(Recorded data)
--------------------------------------------------
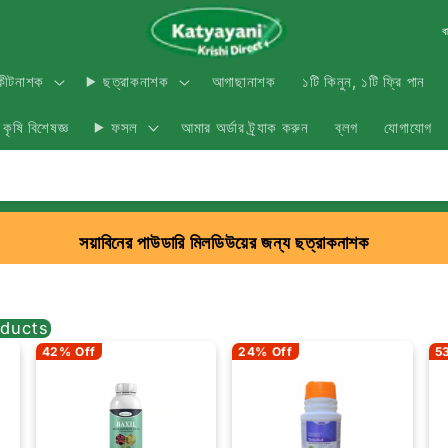
ব
আগাছানাশক
১টি কিনুন, ১টি ফ্রি পান
কীটনাশক
ছত্রাকনাশক
কৃষি বিশেষজ্ঞ
আমার অর্ডার ট্র্যাক করুন
ব্লগ
যোগাযোগ
ফসল
সয়াবিনের পাউডারি মিলডিউয়ের জন্য ছত্রাকনাশক
ducts
42% Off
24% Off
5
--------------------------------------------------
▶ [Instruction]:
Leave every picture out, and transcribe the data above exactly as it reads.

▶ [Expected output]:
ব
আগাছানাশক
১টি কিনুন, ১টি ফ্রি পান
কীটনাশক
ছত্রাকনাশক
কৃষি বিশেষজ্ঞ
আমার অর্ডার ট্র্যাক করুন
ব্লগ
যোগাযোগ
ফসল
সয়াবিনের পাউডারি মিলডিউয়ের জন্য ছত্রাকনাশক
ducts
42% Off
24% Off
5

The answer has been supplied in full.